To Die is Different than Anyone Supposed It Would Be
You could taste the fire that night
That is what we expected.
Flying low pressed down this way.
Although we thought our nostrils.
would be burned by ammonia of it.
There was only our own smell.
We became fuel, burning up,
Lignin vita black, and fallen heavy
on the flames of life.
Legs lumbering down the hall of the ICU
Hearing the roar of death’s wind.
Ever so patient, slowly, gravity pressed,
dressed in pale blue with white cotton booties.
So slowly blue, so slowly, like sun tea brewed in,
a red pot on the windowsill in July.
Setting among the interior ferns—
blue-green like Alabama mint taste on her lips.
lips impossible to touch beyond the respirator
She went out, yes, but not like we thought,
not like the sun moving down through the thicket,
Disappearing in the oceans mouth.
No heat lighting—not like we expected.
No magnesium flash, or emotional weapons grade
phosphorus flare, streaking long healing red scars across us.
Stunning—leaving a burned shadow up the wall to
be photographed later for life magazine.
It was much more mundane in its horror.
Our bodies were shocked bland white.
Witnessing foam emanating from her lungs.
We tear glistened, and waited for, the IC nurse to wipe it clear.
My nose bled
I wait for the courtesy phone of
reprieve to ring.
Bring some sign of how to survive the multiplying
atmospheres of G force.
Seeking some sign—some sign of how to stop the
blood from exploding out of my pulsing finger tips,
or a way to replace my bitten off tongue.
I am sure, on a divebomb roll over like this,
jet pilots black out.
I considered the meat of all the others like
firewood beeping and clicking, in the many filled beds nearby.
Fuel for the death furnace.
Stored in an industrialized bleak landscape.
Stunned again, I watched, flying eyed,
line mountain form on the monitors of her electronic metal uterus.
I talked on the same radio frequency
we used for 23 years--rubbed her feet,
sang old do wop songs the only way I knew how,
just some of the words over and again.
Do-wop-sho-bop-It-seems-like-a mighty-long-time.
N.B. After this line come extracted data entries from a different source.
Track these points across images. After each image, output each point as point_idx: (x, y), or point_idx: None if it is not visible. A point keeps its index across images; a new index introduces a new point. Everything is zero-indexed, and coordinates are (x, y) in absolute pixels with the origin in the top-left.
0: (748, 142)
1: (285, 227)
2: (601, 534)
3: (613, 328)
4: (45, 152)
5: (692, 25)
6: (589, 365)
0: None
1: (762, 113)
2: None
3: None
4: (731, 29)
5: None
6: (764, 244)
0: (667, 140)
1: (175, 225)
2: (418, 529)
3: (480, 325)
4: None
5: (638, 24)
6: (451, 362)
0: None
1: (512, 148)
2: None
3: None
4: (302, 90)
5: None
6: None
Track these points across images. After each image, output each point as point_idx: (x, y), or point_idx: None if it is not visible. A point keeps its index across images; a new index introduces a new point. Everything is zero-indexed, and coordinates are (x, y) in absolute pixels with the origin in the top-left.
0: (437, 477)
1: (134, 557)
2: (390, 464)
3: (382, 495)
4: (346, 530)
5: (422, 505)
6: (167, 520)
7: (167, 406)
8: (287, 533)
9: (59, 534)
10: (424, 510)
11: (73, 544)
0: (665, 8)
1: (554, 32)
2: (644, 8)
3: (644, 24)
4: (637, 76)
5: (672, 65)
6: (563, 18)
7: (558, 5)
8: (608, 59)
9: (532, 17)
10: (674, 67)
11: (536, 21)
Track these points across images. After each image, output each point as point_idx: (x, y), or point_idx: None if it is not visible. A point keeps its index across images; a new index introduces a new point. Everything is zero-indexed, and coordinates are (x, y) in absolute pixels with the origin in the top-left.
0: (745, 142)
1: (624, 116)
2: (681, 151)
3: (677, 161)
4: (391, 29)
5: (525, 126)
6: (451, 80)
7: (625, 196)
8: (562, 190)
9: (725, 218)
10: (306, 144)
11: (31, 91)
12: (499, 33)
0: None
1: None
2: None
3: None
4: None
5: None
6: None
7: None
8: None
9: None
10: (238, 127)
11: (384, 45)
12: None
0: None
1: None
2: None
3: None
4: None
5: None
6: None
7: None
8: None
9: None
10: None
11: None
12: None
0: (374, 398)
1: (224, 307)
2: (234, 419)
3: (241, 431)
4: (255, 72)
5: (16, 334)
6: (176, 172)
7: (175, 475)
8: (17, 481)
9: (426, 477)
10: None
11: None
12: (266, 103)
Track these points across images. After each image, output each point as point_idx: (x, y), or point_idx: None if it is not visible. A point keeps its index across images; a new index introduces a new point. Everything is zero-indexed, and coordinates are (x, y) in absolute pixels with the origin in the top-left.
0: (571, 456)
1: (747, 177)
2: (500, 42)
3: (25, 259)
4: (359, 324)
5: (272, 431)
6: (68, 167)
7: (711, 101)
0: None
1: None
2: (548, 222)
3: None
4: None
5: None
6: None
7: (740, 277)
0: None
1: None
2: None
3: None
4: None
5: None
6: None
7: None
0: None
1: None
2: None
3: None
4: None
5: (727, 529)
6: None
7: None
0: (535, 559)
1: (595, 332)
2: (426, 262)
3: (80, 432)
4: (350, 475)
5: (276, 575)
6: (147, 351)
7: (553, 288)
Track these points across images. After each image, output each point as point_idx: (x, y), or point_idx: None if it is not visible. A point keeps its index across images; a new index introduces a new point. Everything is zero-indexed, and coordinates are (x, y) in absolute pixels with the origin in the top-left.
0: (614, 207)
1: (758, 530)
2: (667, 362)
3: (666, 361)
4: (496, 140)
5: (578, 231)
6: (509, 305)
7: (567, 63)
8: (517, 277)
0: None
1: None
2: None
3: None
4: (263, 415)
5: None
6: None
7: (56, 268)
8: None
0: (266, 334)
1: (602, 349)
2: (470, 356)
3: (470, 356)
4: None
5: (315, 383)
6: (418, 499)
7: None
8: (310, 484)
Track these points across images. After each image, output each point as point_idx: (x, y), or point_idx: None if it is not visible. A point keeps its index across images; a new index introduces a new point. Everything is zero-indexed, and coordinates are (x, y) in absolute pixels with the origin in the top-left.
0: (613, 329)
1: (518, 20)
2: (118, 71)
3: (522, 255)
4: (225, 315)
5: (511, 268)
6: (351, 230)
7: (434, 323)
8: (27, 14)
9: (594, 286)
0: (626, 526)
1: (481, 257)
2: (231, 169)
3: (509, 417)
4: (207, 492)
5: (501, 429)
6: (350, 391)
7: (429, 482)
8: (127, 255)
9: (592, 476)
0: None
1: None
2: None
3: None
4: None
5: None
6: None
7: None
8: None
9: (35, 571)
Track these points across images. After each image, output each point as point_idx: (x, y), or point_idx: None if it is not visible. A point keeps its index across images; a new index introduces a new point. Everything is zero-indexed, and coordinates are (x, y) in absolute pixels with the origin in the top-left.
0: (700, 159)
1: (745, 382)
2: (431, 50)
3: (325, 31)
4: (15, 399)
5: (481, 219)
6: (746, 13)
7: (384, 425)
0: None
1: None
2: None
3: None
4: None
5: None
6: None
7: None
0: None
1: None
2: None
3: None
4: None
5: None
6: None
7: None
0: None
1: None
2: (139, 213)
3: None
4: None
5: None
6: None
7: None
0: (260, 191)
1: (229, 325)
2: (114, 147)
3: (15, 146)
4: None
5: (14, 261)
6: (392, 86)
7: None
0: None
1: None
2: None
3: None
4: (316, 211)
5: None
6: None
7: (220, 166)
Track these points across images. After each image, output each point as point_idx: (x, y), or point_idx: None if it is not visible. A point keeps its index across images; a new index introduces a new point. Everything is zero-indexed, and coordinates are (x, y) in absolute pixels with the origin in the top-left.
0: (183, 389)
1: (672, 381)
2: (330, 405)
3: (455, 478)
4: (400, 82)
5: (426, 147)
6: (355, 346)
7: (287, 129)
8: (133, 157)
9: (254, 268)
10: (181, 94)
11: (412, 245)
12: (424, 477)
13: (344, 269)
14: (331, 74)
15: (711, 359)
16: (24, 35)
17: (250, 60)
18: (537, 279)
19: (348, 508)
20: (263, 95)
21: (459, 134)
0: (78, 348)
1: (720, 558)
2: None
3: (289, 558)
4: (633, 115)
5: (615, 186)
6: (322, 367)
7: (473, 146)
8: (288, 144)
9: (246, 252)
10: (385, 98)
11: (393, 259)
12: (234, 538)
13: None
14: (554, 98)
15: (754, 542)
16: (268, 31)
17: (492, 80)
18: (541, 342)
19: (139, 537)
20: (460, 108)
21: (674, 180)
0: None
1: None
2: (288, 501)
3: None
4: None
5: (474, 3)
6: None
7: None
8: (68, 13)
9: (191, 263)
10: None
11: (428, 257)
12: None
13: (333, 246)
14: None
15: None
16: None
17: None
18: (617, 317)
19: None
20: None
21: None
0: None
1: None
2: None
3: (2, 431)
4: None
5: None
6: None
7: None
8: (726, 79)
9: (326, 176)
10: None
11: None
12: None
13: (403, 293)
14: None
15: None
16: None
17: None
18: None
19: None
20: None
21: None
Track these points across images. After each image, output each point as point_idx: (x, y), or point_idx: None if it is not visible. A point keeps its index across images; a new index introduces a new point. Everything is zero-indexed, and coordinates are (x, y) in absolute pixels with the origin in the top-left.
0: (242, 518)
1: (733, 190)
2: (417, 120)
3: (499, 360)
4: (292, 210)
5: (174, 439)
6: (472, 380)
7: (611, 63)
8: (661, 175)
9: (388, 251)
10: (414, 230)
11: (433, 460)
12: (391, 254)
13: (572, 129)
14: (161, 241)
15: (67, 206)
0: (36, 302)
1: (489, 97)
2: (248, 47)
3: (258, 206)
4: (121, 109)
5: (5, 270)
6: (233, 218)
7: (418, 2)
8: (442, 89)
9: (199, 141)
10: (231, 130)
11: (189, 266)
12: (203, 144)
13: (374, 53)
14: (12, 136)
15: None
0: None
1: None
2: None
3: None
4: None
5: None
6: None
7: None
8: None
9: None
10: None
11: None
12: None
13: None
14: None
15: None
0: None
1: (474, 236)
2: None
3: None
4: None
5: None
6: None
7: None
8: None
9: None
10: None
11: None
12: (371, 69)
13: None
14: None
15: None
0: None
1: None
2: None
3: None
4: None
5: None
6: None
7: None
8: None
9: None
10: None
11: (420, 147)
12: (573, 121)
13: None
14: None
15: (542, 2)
She on the other hand, lay smileless,
smoldering slow, foaming like wet logs in a hot fire. Making steam over this.
I signed there on the bottom of the clip boarded page.
My signature read,
go now it’s ok I’ll take care of it all!
One by one each hypocritical switched plug pulled, while Un oiled wheels squeaked in this Hippocratic malpractice insurance morality play.
All surrounds Baushus, right angled, plastic and
stainless wired and electric.
They might just as well have
beat her to death with all this alien metal to
soft flesh—in this earthbound delivery room hanger.
“And deliver me from evil” they all said
standing up, then kneeling down.
All it took was a ten-letter scrawl of my name
to fend off the violence.
Bringing Peace, that all the faith in love
in the world couldn’t.
“She’s going to a better place” they mouthed not knowing a Goddamned thing!
As the last rip cord was pulled.
I wanted to eject with her
out through the metal rafters smashing my skull.
I wanted to explode into a Seurat painting of blood and guts on the walls.
I just needed to see--something.
I don’t think I can ever sign my name again!
White forms, black ink.
There must be something to witness!
I want flames flinging off
winged creatures, a slip of soul’s smoke
There were no goodbye glances.
No, final dances
No, here’s lookin’ at you kid
Bogie bravado.
In my heart ached eye view
Where are you?
As we crossed the last horizon
Orange electronic hills smoothed to
Flat lines.
Other People’s Families
Yes, we are all gathered here at the table speaking, demotic, no one mentions Herodotus. All a little drunk and disguised as ordinary folks. Camouflaged to hide the growing shame of what we will have already acquiesced to.
The bare wired hanging lights are dim and there are no mirrors. No garish, cirrhotic neon sign alerts all those passing through. No Rosetta stone. Moms in alcoholic recovery.
Pride in not owning “no books.” Speaking in halfbacks and forward passes. Making remarks about Brazil nuts being; you know, whose toes.
“Pass the cranberry sauce will Ya!”
It leaves the same color family stain on the living and the dead.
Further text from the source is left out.